Michael Richards: A "press tour" premonition of sorts
05/07/07 17:57
Note to readers: Caught between Seinfeld and a post-Kramer flop, Michael Richards acted decidedly loopy during this surprise appearance at an NBC party. As the semi-annual network TV "press tour" prepares to start its engines on Monday (July 9th) in L.A., here's a look at my close encounter with Richards before his now infamous comedy club tirade cast him in an entirely new light. This article originally appeared on Jan. 15, 2002 during the heart of that year's midseason press tour.
By ED BARK
HOLLYWOOD -- Michael Richards has spent the last year wondering what hit him. In fact, there may still be a few bells ringing upstairs.
"Can I see your tape recorder? he asks. "Is it a nice one? Because I wanna get one."
Our venue is the Garden of Eden club, where NBC recently kicked off its 75th anniversary with a reception for stars past and present. Richards, a surprise attendee, has walled himself off in a corner booth, suggesting a desire to be seen rather than heard by the press. And he's quite a sight in a multicolored faux-velvet jacket and a light green tie decorated with lush red lips. Even in darkened surroundings, the ensemble looks bold and bright enough to eclipse the loudest dressers in the land, even Paul Shaffer.

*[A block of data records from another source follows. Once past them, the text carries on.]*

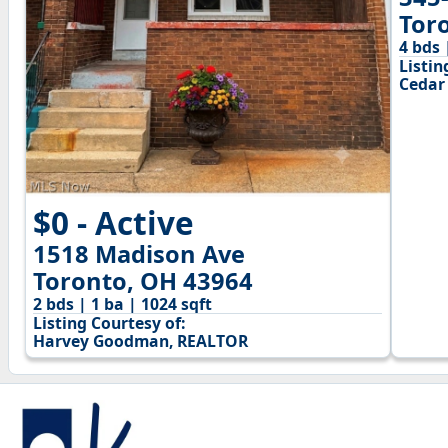
Tor
4 bds 
Listin
Cedar
$0 - Active
1518 Madison Ave
Toronto, OH 43964
2 bds | 1 ba | 1024 sqft
Listing Courtesy of:
Harvey Goodman, REALTOR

"The tie is a fashion statement by the Italian designer Fornicetti," Richards says after a few reporters are allowed to slide into his domain. "The jacket I think is from some Halloween house in North Hollywood. I really don't know."
Enshrined as Cosmo Kramer on Seinfeld, Richards lapsed into a career coma after last season's The Michael Richards Show collapsed in a heap on NBC. His portrayal of bumbling Los Angeles private eye Vic Nardozza marked the first post-Seinfeld venture by a member of the show's storied Big Four. Jason Alexander since has tried and failed on a similarly grand scale with ABC's Bob Patterson sitcom. A third Seinfeld alumna, Julia Louis-Dreyfus, will tempt fate next month in NBC's new Watching Elle series.

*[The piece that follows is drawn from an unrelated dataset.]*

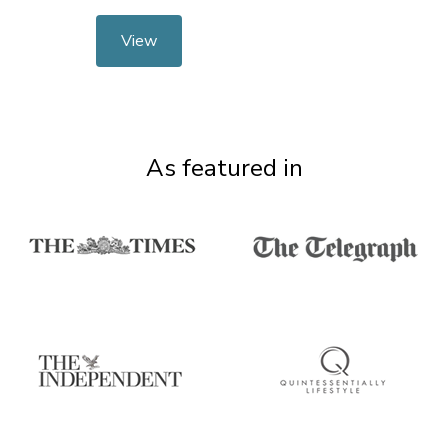
View
As featured in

"She lives down the street from me, and the lights aren't on," Richards says. "So they must be at the studio all night long getting this one up for America."

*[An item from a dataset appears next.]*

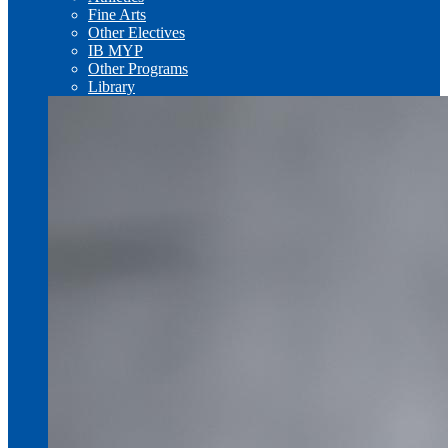
Fine Arts
Other Electives
IB MYP
Other Programs
Library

He then breaks loudly into a country song. "Yippie ki yo ki yay, yippie ki yay . . . "
But seriously, folks, Richards, 52, is just now returning to the living.
"I tell ya, my spirit was broken a bit there," he says. "I don't like to come out in the open and try to do something for an audience, and then it doesn't work. That's a blow to any performer. The lights went out, and it was really tough."
Still, the quick demise of The Michael Richards Show couldn't have come sooner, he says. Asked what went wrong, he says, "Probably it was my interest.
"I got three shows made and said, 'I don't want to do this.' I felt that the concept wasn't right. I knew in the beginning we were headed in the wrong direction. I don't drink, but I wanted to have a bottle of liquor after that one to celebrate getting freed of the process.
"When I would come to work, I was probably more vocal about the show's problems than the critics were. Since then, I haven't done anything for an entire year, really."
He's now hoping to resurface on his own terms. For starters he's been dropping in at comedy clubs and "just getting in front of an audience and loosening up a little bit. It's more of a social thing for me than a professional obligation. I'm just kind of talking about what I see around me."
Richards also wants to spend some of his Seinfeld fortune "putting together a company of my own." He'd be its initial star attraction.
"I want to shoot comedy out in the open, in the streets and about the town. I want to work in that manner. It would be the real me and real people and real circumstances, and me putting myself into them. I'd have a small TV crew following me around."
He hopes to emulate Seinfeld co-creator Larry David, who's "just doing what he thinks is funny right now" as the star of HBO's increasingly popular Curb Your Enthusiasm.
"Larry doesn't sit around and try to get a psychological understanding of what today's audiences want. Ultimately, good comics take the audience to their level. And that's how popularity, trends and fashion arise."
It took two years, he notes, for Seinfeld to find an audience.
"Today a show like that never would make it because people are spooked. It's costly to make these TV shows, and people want to see a (financial) return quickly."
He's cool to any Seinfeld reunion show, at least for now.
"Oh, I don't know," he says. "Do you really want that?"
Probably it's way too soon. Let's get all this other stuff out of their systems first.